在RefBase 里面有两个变量mStrong, mWeak 分别保存强弱引用计数,只要强引用计数为0,强制delete。
举个例子:
我们定义两个类A B, 后析构的B使用wp类型的指针保存A,在析构的时候如果弱引用类型不为0,只要强引用类型为0,强制delete。A先析构,强引用类型为0,软引用类型为1,强制delete, 这样B的强引用类型也变为1,B析构的时候执行完del 后强引用类型为0,delete
template<typename T>
wp<T>& wp<T>::operator = (const wp<T>& other)
{
weakref_type* otherRefs(other.m_refs);
T* otherPtr(other.m_ptr);
if (otherPtr) otherRefs->incWeak(this);
if (m_ptr) m_refs->decWeak(this);
m_ptr = otherPtr;
m_refs = otherRefs;
return *this;
}
template<typename T>
wp<T>::~wp()
{
if (m_ptr) m_refs->decWeak(this);
}
6. 强弱指针的对比
- 通过类图可以发现,强指针实现了 “.” "->" 操作符的重载,因此sp 可以直接方位类成员,而wp 却不能,
- 但是wp 可以转化为sp
template<typename T>
sp<T> wp<T>::promote() const
{
sp<T> result;
if (m_ptr && m_refs->attemptIncStrong(&result)) {
result.set_pointer(m_ptr);
}
return result;
}
具体的类图如下:
Android 指针类图
二 移植到PC
为了编译研究测试代码,把这是三个文件移植到PC环境下。Andrioid7.0代码针对C++ 11 做了修改,在API的跨平台编译上做的非常好,没什么大的改动,注释掉部分Android的Log 代码就编译通过了。在这里也赞一下 C++ 11。平台为MAC,IDE为CLion 2016.3,编译使用CMake。

所给记录.
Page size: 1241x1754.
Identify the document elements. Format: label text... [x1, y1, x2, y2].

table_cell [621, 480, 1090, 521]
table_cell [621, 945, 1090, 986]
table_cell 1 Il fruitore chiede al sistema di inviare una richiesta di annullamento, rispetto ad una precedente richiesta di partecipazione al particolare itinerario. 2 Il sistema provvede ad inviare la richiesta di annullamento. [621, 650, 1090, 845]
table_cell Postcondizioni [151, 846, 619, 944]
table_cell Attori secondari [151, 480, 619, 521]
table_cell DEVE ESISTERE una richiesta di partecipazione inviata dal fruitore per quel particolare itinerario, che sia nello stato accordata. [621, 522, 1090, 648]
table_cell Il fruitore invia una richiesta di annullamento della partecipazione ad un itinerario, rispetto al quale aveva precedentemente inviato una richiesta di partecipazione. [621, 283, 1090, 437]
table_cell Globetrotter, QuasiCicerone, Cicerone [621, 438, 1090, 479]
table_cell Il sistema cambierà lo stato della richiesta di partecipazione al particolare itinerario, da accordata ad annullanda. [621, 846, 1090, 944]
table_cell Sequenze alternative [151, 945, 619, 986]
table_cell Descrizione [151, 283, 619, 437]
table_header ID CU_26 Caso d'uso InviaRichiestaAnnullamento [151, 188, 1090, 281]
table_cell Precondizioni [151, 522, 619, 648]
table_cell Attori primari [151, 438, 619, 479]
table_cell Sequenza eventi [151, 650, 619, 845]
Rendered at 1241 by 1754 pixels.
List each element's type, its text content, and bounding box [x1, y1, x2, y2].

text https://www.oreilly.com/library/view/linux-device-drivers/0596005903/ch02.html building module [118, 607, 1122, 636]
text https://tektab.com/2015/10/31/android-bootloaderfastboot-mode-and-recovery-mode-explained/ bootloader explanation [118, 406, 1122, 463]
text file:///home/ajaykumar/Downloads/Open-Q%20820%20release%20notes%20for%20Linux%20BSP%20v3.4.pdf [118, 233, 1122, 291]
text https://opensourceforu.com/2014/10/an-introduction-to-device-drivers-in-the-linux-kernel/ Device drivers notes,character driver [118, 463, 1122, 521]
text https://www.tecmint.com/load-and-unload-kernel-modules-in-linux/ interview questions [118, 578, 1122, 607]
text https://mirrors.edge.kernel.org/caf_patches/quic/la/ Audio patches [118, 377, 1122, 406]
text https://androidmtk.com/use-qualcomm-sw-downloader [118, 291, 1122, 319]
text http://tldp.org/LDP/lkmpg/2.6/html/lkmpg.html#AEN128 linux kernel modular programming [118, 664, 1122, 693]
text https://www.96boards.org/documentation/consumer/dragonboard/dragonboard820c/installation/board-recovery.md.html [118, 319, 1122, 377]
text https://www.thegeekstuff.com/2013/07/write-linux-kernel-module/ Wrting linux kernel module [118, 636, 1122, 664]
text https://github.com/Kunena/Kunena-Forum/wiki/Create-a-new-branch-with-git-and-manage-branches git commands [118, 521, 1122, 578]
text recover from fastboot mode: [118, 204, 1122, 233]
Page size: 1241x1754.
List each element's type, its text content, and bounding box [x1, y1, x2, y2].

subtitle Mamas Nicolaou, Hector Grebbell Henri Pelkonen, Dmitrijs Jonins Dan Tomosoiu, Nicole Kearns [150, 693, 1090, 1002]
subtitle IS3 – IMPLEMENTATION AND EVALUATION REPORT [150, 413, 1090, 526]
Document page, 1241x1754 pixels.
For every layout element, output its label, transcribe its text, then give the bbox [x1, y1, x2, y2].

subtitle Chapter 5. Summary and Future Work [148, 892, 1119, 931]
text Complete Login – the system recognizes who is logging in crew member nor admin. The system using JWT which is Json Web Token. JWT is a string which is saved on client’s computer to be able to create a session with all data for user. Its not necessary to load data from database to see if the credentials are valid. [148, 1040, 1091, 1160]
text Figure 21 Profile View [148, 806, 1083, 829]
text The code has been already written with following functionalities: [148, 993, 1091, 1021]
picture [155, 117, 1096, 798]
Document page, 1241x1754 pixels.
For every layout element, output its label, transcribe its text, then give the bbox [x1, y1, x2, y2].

任务要求 1. 文本摘录的代码中通过“->”调用了哪些成员函数？请列出全部函数名，不要重复。
任务要求 2. 请原样输出记录中从包含“Rendered at 1241 by 1754 pixels.”的那一行起，一直到包含“607, 1122, 636]”的那一行为止的全部内容，首尾两行都包括在内。

完整答案 1. incWeak、decWeak、attemptIncStrong

完整答案 2.
Rendered at 1241 by 1754 pixels.
List each element's type, its text content, and bounding box [x1, y1, x2, y2].

text https://www.oreilly.com/library/view/linux-device-drivers/0596005903/ch02.html building module [118, 607, 1122, 636]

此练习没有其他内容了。